What is required | Change every "category" in the records below to "group", and write the records out again with nothing else altered.

Chart understanding data |
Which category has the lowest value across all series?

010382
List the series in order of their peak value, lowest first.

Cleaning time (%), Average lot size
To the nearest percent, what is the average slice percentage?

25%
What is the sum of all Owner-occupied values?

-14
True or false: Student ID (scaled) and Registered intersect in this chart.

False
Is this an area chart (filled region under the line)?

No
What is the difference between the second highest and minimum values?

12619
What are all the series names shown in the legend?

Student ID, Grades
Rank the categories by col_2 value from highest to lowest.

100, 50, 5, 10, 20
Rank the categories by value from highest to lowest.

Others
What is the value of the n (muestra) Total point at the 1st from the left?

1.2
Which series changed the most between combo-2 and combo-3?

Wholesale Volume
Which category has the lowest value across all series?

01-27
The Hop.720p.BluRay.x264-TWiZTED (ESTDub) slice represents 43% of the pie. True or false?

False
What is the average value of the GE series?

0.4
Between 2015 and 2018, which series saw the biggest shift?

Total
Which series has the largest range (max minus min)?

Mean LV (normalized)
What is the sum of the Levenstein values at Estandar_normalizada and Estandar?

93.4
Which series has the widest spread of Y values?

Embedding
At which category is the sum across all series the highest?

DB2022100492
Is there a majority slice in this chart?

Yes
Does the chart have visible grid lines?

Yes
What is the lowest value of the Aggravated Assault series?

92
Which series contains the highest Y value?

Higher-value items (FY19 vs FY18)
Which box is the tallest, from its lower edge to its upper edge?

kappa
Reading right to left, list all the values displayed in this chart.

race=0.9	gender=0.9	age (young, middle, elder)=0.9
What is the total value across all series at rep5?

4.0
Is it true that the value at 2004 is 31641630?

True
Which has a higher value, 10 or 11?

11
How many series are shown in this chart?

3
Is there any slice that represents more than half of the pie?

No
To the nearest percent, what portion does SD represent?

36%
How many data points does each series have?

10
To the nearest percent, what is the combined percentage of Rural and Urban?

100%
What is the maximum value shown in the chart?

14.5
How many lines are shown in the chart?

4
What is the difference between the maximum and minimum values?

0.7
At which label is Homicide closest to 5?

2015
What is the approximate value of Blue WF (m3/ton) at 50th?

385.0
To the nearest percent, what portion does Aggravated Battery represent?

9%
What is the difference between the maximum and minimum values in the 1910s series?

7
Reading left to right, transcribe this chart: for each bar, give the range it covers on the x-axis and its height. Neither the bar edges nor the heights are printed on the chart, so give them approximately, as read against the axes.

Finished exercise |
Which group has the lowest value across all series?

010382
List the series in order of their peak value, lowest first.

Cleaning time (%), Average lot size
To the nearest percent, what is the average slice percentage?

25%
What is the sum of all Owner-occupied values?

-14
True or false: Student ID (scaled) and Registered intersect in this chart.

False
Is this an area chart (filled region under the line)?

No
What is the difference between the second highest and minimum values?

12619
What are all the series names shown in the legend?

Student ID, Grades
Rank the categories by col_2 value from highest to lowest.

100, 50, 5, 10, 20
Rank the categories by value from highest to lowest.

Others
What is the value of the n (muestra) Total point at the 1st from the left?

1.2
Which series changed the most between combo-2 and combo-3?

Wholesale Volume
Which group has the lowest value across all series?

01-27
The Hop.720p.BluRay.x264-TWiZTED (ESTDub) slice represents 43% of the pie. True or false?

False
What is the average value of the GE series?

0.4
Between 2015 and 2018, which series saw the biggest shift?

Total
Which series has the largest range (max minus min)?

Mean LV (normalized)
What is the sum of the Levenstein values at Estandar_normalizada and Estandar?

93.4
Which series has the widest spread of Y values?

Embedding
At which group is the sum across all series the highest?

DB2022100492
Is there a majority slice in this chart?

Yes
Does the chart have visible grid lines?

Yes
What is the lowest value of the Aggravated Assault series?

92
Which series contains the highest Y value?

Higher-value items (FY19 vs FY18)
Which box is the tallest, from its lower edge to its upper edge?

kappa
Reading right to left, list all the values displayed in this chart.

race=0.9	gender=0.9	age (young, middle, elder)=0.9
What is the total value across all series at rep5?

4.0
Is it true that the value at 2004 is 31641630?

True
Which has a higher value, 10 or 11?

11
How many series are shown in this chart?

3
Is there any slice that represents more than half of the pie?

No
To the nearest percent, what portion does SD represent?

36%
How many data points does each series have?

10
To the nearest percent, what is the combined percentage of Rural and Urban?

100%
What is the maximum value shown in the chart?

14.5
How many lines are shown in the chart?

4
What is the difference between the maximum and minimum values?

0.7
At which label is Homicide closest to 5?

2015
What is the approximate value of Blue WF (m3/ton) at 50th?

385.0
To the nearest percent, what portion does Aggravated Battery represent?

9%
What is the difference between the maximum and minimum values in the 1910s series?

7
Reading left to right, transcribe this chart: for each bar, give the range it covers on the x-axis and its height. Neither the bar edges nor the heights are printed on the chart, so give them approximately, as read against the axes.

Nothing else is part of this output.